::: Record extracts
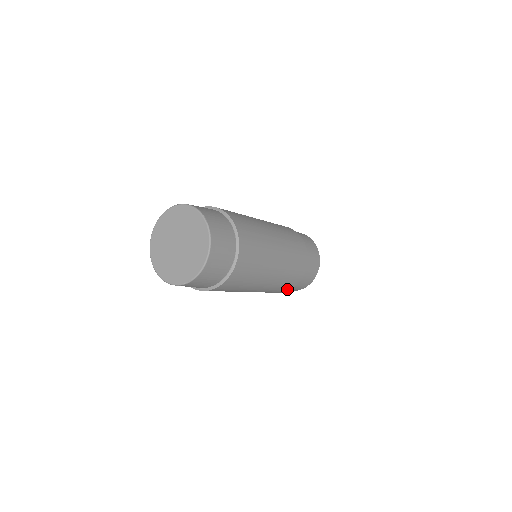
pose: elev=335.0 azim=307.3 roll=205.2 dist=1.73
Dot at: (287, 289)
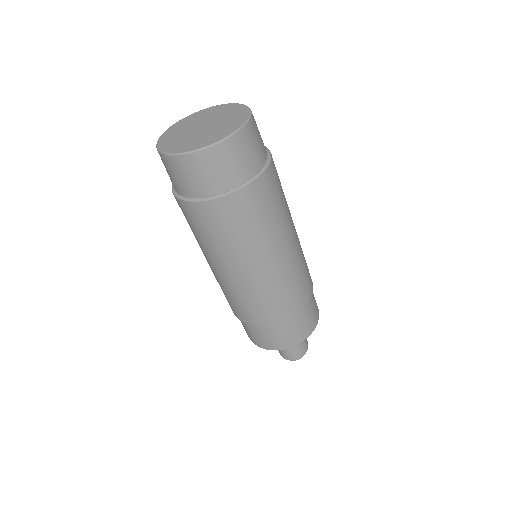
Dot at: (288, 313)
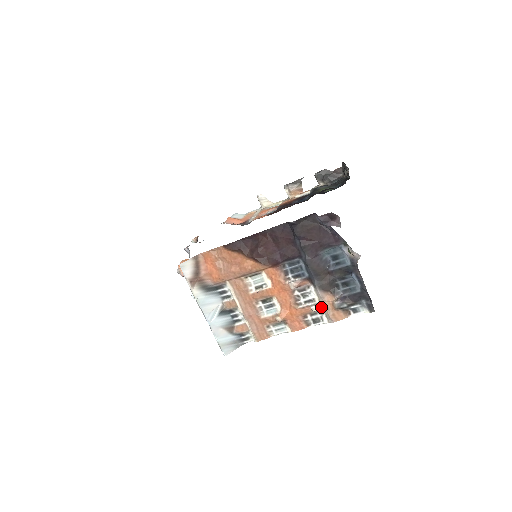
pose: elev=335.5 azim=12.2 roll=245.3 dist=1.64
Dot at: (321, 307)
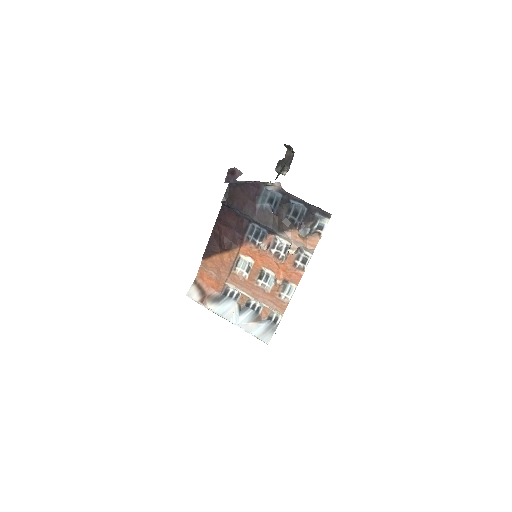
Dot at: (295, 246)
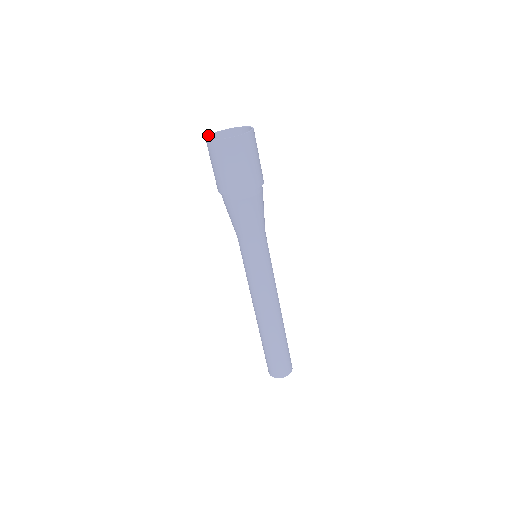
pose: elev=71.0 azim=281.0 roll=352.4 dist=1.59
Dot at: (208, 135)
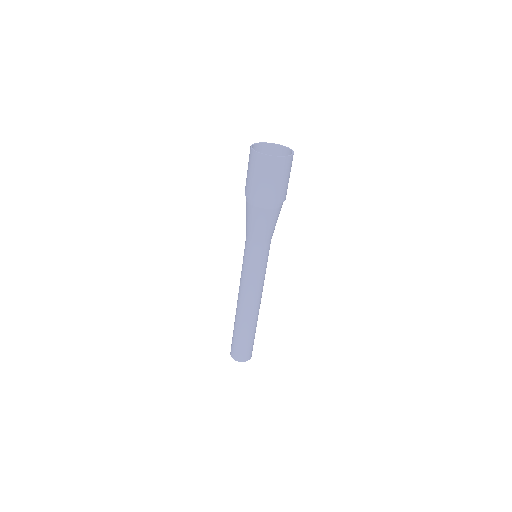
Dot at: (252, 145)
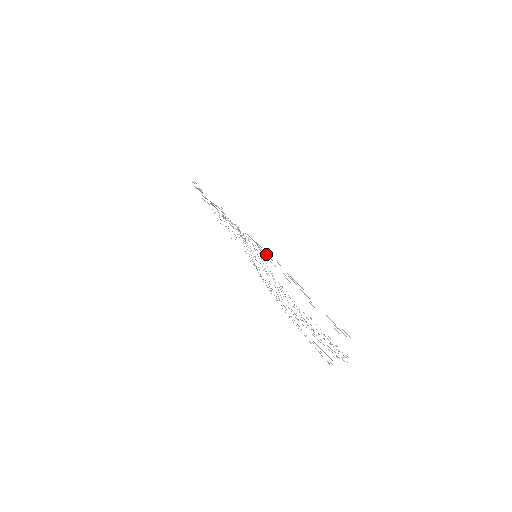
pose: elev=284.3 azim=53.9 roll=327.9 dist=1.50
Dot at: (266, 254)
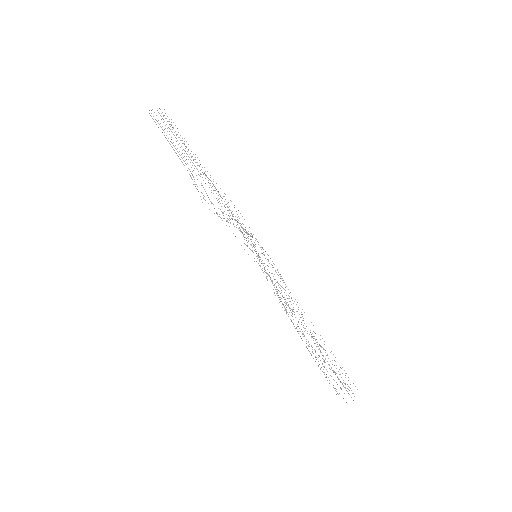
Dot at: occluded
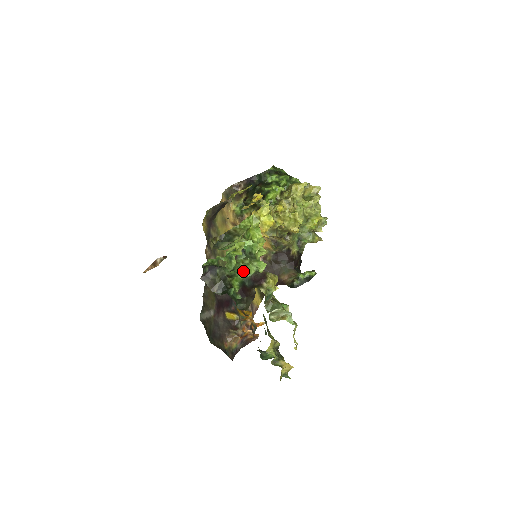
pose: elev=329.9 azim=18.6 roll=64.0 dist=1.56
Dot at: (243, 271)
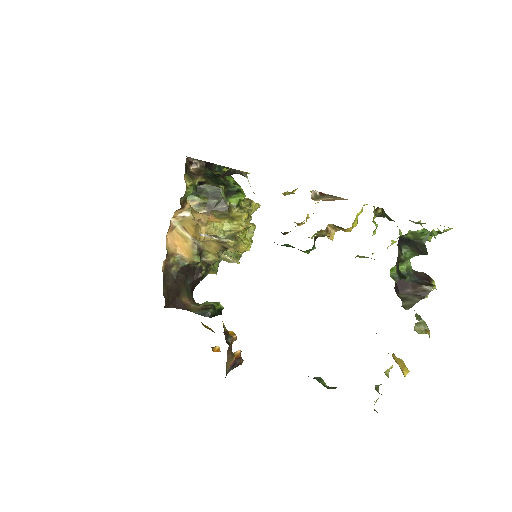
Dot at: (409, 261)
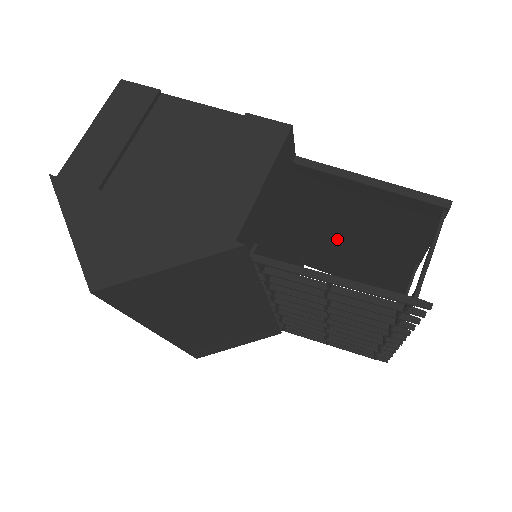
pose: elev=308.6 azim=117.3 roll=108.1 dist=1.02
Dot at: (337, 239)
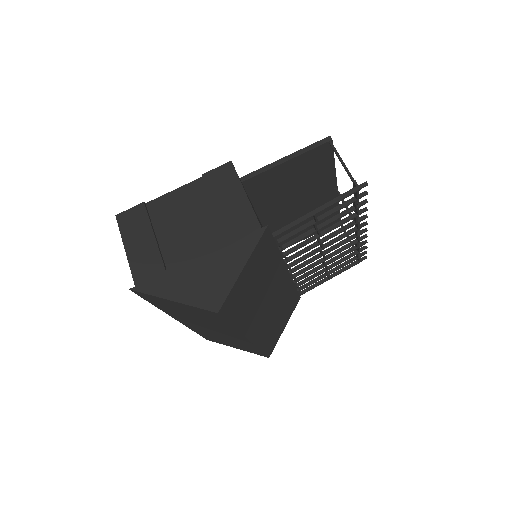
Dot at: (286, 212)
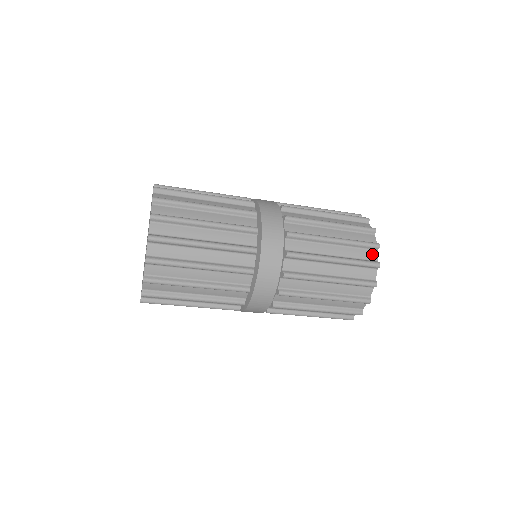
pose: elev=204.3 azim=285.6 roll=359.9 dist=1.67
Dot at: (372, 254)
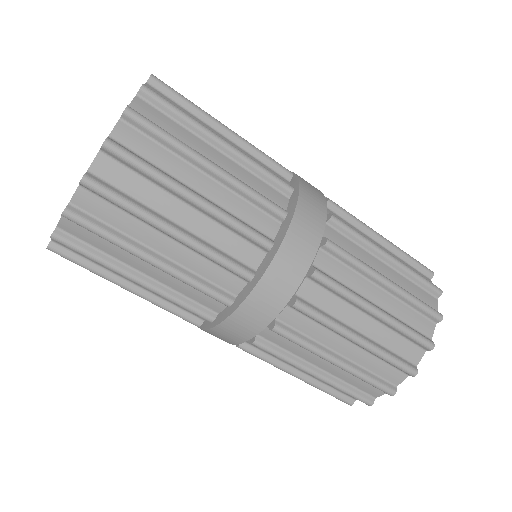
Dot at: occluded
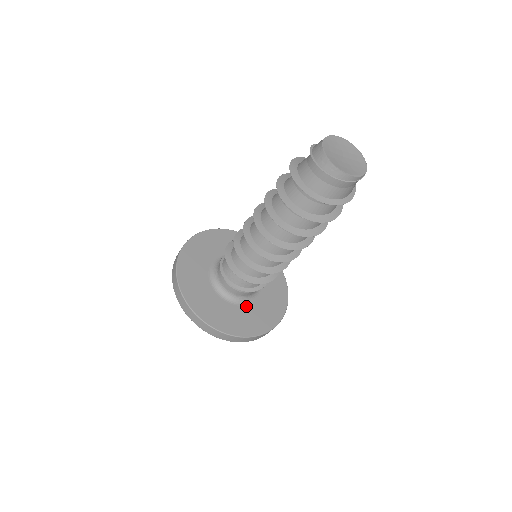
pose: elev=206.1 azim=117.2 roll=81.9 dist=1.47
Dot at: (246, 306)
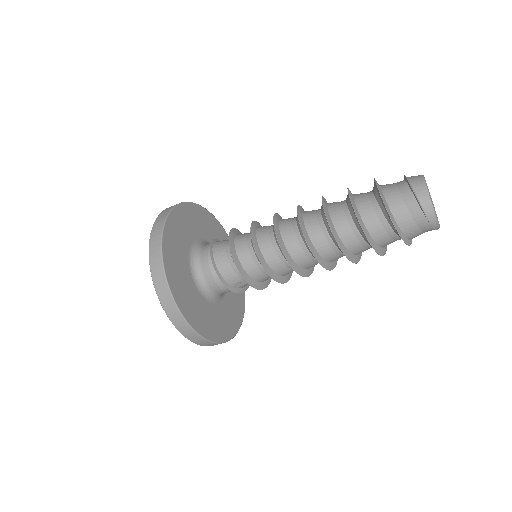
::::::
### Your task
Arrange every text line of all the rows above as a JSON list of strings, one string per line, skipping blank lines. Leave the pictures out of the answer.

### Answer to this exercise
[
  "pose: elev=335.0 azim=307.3 roll=205.2 dist=1.73",
  "Dot at: (287, 289)",
  "Dot at: (288, 313)",
  "pose: elev=335.5 azim=12.2 roll=245.3 dist=1.64",
  "Dot at: (321, 307)",
  "Dot at: (295, 246)",
  "pose: elev=71.0 azim=281.0 roll=352.4 dist=1.59",
  "Dot at: (208, 135)",
  "Dot at: (252, 145)",
  "pose: elev=284.3 azim=53.9 roll=327.9 dist=1.50",
  "Dot at: (266, 254)",
  "Dot at: occluded",
  "pose: elev=329.9 azim=18.6 roll=64.0 dist=1.56",
  "Dot at: (243, 271)",
  "Dot at: (409, 261)",
  "pose: elev=308.6 azim=117.3 roll=108.1 dist=1.02",
  "Dot at: (337, 239)",
  "Dot at: (286, 212)",
  "pose: elev=204.3 azim=285.6 roll=359.9 dist=1.67",
  "Dot at: (372, 254)",
  "Dot at: occluded",
  "pose: elev=206.1 azim=117.2 roll=81.9 dist=1.47",
  "Dot at: (246, 306)"
]